» **TASK REQUIREMENTS**
For each line in the data that includes "lines", make a copy.

» **SUPPLIED MATERIAL**
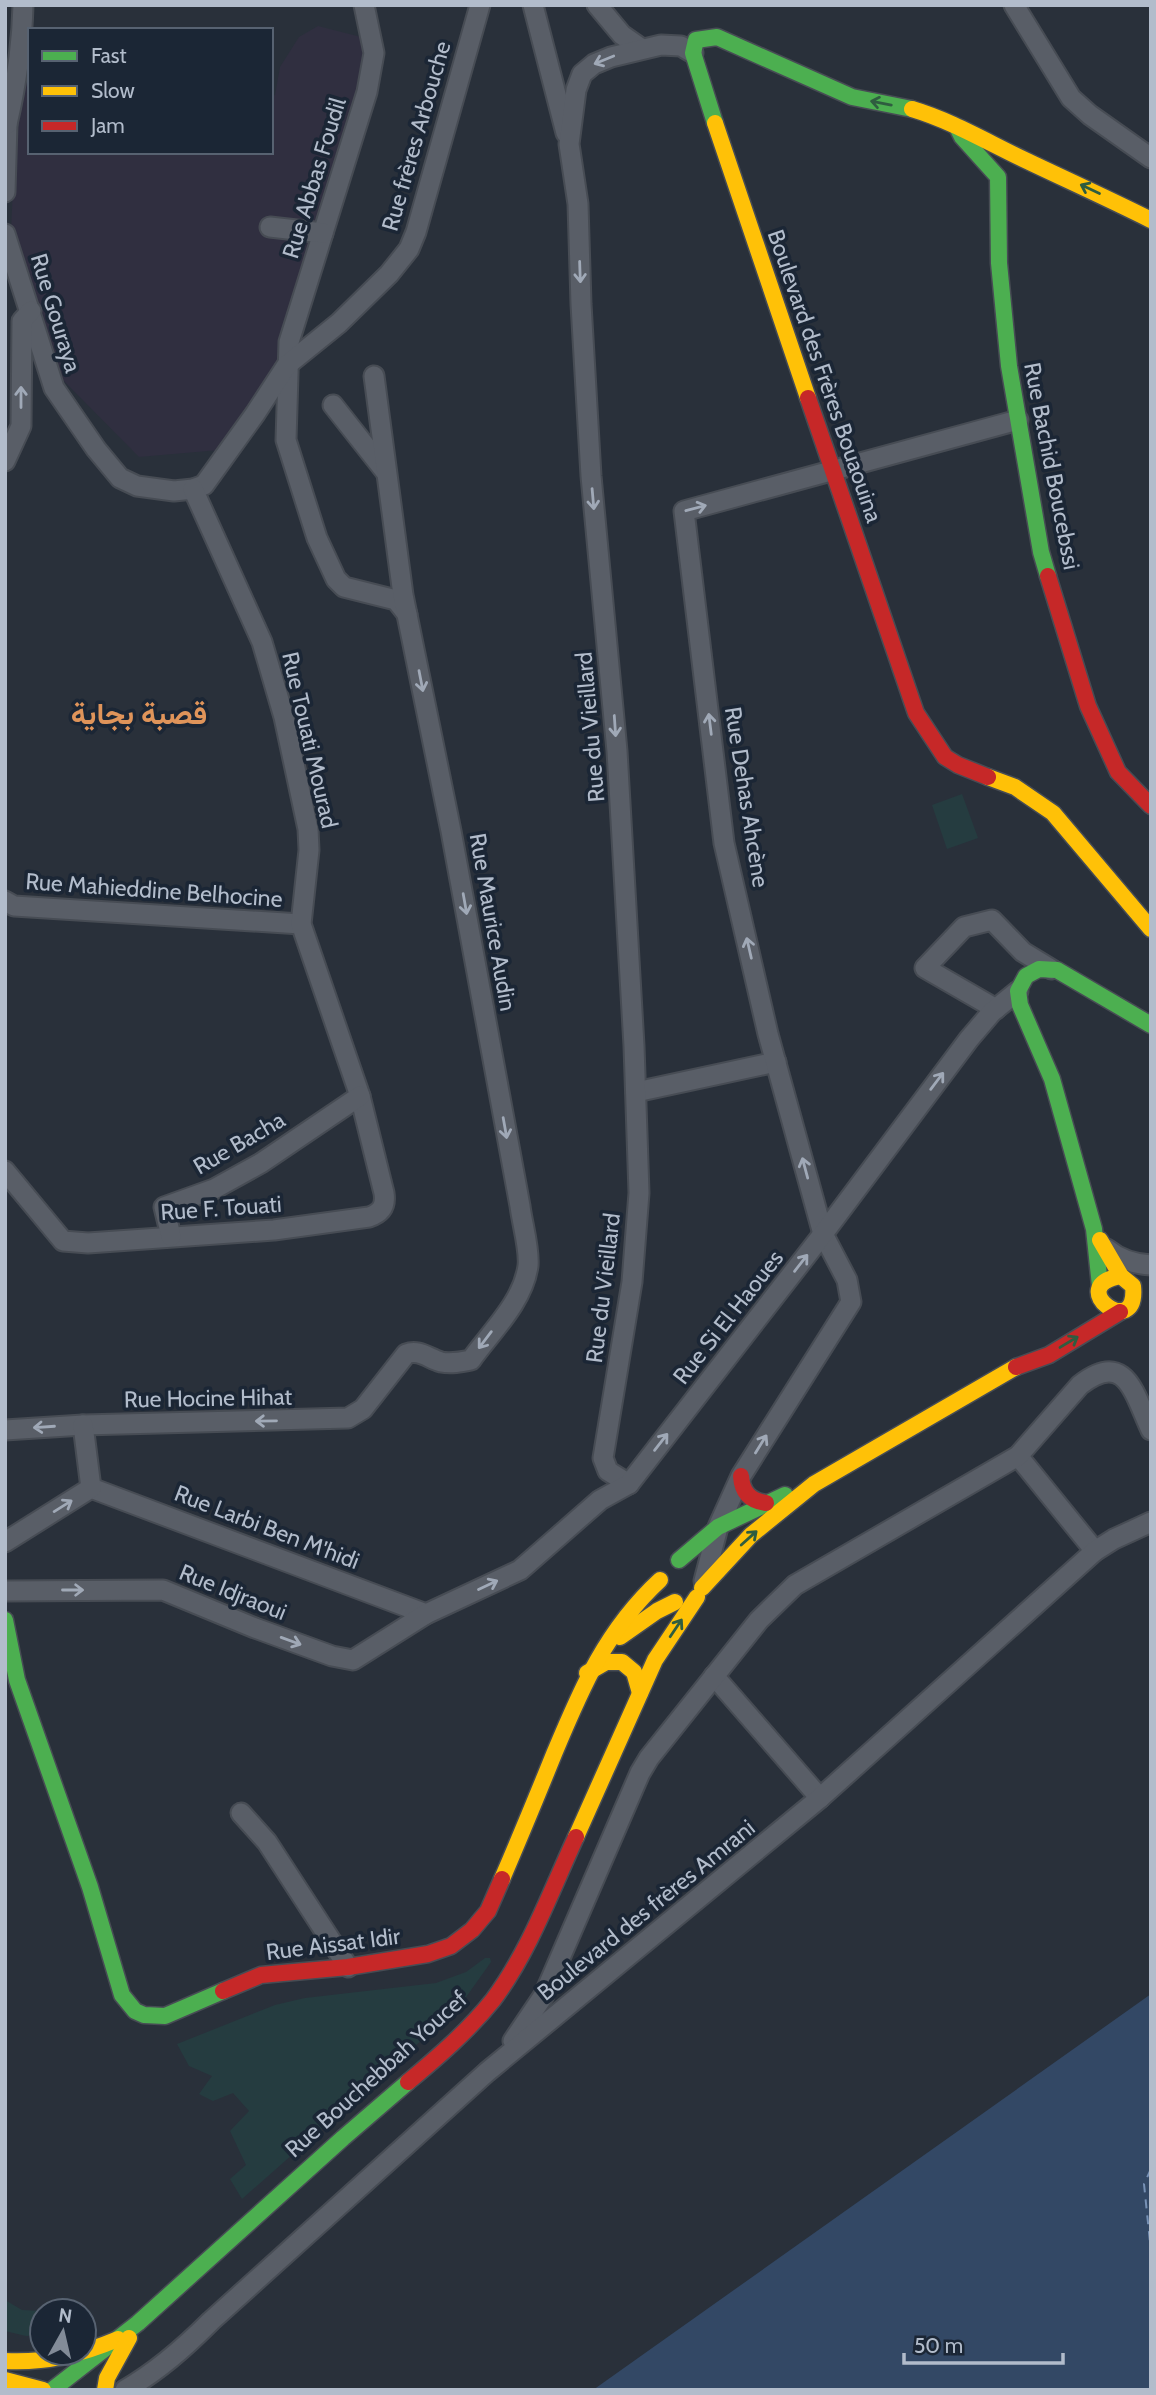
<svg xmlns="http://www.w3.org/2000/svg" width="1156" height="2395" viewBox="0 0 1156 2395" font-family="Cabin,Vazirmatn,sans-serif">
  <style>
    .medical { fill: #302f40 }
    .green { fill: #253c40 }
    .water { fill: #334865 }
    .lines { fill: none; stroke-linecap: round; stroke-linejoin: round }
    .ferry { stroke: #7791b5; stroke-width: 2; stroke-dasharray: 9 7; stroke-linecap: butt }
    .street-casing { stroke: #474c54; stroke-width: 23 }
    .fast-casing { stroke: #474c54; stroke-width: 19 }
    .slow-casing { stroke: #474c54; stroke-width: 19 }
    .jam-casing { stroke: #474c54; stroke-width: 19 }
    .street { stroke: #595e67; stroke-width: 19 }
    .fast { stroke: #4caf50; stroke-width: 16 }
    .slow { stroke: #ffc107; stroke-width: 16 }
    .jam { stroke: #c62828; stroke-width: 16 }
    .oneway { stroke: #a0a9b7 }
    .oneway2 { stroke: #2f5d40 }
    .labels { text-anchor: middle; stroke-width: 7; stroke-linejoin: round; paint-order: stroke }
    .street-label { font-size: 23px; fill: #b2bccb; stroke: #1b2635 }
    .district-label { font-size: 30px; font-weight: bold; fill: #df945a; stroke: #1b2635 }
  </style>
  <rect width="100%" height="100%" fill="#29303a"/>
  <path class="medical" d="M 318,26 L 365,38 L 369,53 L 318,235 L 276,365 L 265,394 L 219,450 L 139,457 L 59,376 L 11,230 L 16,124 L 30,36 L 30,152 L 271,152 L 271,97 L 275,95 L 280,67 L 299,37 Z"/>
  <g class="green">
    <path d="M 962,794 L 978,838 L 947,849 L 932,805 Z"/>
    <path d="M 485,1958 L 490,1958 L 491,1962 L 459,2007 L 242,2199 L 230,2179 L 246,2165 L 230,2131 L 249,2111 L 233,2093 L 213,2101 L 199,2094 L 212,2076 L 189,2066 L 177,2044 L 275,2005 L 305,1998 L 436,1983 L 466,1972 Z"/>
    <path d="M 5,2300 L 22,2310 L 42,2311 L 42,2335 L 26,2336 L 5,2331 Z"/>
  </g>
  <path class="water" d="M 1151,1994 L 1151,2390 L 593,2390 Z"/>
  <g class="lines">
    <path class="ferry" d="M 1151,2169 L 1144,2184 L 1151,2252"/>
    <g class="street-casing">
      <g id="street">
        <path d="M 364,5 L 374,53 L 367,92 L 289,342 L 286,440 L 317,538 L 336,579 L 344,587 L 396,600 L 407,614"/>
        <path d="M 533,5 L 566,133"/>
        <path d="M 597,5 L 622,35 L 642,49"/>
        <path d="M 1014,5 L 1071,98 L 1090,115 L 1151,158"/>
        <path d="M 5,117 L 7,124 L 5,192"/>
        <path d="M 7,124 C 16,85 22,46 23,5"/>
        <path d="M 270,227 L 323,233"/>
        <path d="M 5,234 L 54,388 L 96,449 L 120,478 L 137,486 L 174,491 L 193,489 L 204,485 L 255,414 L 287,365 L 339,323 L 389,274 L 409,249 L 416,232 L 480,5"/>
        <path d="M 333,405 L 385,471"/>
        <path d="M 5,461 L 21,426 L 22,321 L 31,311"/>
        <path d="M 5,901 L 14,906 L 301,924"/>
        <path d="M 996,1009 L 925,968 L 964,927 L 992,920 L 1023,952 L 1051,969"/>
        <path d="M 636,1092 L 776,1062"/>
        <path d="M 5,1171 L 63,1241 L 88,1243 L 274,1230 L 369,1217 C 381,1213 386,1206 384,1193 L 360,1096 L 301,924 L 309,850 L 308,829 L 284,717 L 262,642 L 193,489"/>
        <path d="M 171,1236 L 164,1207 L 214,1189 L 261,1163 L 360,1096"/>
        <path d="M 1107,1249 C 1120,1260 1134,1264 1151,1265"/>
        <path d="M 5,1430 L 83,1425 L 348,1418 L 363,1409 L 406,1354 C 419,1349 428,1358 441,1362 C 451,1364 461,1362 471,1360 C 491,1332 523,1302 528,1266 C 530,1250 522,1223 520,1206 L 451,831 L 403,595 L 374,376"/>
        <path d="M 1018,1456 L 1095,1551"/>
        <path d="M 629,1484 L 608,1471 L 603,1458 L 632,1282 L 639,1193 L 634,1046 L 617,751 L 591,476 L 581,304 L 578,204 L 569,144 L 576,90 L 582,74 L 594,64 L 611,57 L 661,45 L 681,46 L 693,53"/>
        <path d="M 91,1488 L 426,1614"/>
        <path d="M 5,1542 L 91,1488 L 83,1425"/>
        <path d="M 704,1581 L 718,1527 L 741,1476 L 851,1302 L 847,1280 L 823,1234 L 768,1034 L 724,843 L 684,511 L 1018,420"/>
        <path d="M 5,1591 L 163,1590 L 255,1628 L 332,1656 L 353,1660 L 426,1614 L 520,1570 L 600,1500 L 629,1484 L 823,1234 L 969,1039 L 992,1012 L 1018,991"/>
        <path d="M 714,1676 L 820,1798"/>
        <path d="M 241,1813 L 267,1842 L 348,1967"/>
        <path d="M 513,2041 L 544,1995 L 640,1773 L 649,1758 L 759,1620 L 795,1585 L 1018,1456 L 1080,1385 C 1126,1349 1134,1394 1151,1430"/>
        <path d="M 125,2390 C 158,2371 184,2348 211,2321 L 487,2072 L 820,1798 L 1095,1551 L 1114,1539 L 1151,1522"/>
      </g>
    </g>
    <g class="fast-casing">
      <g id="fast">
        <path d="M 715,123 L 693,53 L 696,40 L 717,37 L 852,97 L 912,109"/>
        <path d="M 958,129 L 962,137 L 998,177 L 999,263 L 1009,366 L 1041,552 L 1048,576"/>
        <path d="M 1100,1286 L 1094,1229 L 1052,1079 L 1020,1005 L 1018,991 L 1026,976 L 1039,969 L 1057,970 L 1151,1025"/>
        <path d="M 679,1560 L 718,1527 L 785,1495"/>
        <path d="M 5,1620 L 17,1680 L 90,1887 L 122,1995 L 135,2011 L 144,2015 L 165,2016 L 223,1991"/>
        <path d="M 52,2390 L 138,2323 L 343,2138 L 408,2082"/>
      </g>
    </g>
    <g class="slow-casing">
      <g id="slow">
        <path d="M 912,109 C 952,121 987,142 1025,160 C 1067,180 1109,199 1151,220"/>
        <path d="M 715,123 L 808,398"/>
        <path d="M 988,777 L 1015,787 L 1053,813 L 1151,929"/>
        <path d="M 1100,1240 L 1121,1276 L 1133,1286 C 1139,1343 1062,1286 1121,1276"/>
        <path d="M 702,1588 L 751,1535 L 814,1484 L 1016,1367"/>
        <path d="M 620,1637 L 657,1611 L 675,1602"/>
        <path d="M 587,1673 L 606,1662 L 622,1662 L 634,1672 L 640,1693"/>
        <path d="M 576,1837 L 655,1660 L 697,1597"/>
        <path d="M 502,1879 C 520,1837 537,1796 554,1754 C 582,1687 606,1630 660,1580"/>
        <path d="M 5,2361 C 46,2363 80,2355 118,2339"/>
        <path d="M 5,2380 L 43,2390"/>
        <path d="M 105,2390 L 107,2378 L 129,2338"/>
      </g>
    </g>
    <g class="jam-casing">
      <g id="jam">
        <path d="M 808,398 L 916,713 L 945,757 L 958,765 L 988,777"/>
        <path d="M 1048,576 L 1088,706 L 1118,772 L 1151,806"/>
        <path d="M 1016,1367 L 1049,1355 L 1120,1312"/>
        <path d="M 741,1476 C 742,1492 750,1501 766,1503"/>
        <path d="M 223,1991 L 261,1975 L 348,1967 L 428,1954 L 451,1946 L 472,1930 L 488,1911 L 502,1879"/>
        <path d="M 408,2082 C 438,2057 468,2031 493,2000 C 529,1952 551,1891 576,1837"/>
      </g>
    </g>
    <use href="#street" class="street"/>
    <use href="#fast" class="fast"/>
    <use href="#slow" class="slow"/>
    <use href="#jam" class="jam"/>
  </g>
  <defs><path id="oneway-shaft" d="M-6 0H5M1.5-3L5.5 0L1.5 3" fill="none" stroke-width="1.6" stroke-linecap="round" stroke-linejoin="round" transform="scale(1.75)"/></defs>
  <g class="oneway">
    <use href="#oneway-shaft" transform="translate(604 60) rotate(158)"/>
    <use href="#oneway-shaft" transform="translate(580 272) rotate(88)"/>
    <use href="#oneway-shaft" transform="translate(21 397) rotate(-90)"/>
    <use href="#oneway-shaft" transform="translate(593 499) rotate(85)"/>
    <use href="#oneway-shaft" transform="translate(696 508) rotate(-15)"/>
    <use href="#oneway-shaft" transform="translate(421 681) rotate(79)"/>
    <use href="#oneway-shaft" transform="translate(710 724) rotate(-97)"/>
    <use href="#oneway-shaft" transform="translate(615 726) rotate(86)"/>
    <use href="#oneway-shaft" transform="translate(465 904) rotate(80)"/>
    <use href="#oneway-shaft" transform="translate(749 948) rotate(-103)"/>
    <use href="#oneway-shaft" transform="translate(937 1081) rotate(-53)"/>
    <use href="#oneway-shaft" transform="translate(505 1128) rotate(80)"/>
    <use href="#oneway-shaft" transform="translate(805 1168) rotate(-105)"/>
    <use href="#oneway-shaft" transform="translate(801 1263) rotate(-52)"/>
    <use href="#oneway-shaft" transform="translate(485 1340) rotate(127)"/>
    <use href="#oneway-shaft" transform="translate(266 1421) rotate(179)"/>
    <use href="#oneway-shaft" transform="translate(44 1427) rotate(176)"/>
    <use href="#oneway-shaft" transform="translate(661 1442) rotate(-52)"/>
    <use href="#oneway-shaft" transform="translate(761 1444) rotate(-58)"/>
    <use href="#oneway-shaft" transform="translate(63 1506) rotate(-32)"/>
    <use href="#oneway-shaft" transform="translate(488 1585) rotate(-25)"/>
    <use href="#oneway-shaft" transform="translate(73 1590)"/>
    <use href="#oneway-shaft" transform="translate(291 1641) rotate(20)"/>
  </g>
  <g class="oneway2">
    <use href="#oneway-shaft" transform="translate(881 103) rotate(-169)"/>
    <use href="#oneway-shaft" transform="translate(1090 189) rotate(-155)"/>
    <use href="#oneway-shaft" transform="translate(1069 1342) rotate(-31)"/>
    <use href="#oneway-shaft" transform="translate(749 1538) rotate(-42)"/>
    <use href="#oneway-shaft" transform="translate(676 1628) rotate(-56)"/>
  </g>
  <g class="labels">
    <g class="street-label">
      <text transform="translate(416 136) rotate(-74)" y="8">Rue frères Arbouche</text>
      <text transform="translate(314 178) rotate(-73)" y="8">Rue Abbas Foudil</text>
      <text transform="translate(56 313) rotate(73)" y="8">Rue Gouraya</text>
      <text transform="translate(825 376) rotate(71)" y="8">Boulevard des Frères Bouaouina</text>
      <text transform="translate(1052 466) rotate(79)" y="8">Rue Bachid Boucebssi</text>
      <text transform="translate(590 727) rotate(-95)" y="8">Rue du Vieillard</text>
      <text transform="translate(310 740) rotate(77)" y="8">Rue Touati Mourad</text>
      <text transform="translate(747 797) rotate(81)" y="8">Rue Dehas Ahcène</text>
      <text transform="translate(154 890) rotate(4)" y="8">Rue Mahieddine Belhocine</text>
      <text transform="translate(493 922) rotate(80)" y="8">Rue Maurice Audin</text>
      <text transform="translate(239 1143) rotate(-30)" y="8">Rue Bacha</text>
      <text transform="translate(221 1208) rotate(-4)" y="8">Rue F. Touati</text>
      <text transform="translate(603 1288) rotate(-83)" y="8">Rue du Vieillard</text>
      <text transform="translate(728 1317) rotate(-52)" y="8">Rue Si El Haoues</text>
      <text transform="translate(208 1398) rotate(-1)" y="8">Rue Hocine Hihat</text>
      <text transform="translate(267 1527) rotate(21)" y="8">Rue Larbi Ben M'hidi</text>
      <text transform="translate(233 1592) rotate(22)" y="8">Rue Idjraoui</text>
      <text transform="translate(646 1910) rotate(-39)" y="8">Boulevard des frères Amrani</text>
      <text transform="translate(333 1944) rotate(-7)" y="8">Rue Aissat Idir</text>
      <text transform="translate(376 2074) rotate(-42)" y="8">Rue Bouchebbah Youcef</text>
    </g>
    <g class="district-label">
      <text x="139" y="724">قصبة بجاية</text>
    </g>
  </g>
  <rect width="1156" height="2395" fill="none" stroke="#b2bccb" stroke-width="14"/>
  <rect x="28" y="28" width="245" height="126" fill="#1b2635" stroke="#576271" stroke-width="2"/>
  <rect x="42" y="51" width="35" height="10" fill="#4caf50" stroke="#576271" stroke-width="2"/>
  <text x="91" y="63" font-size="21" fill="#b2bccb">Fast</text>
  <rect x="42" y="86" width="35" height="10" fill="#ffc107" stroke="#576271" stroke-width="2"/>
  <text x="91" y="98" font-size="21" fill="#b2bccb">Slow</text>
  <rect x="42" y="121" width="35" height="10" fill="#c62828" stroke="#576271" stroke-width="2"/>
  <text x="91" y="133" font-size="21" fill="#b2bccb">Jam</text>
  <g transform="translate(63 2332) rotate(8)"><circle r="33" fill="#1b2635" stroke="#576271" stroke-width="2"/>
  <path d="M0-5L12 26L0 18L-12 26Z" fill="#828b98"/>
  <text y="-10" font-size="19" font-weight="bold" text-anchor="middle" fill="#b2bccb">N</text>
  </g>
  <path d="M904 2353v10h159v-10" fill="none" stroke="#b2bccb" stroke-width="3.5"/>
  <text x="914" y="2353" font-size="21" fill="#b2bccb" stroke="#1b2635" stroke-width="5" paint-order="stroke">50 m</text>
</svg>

» **RESPONSE AREA**
    .lines { fill: none; stroke-linecap: round; stroke-linejoin: round }
  <g class="lines">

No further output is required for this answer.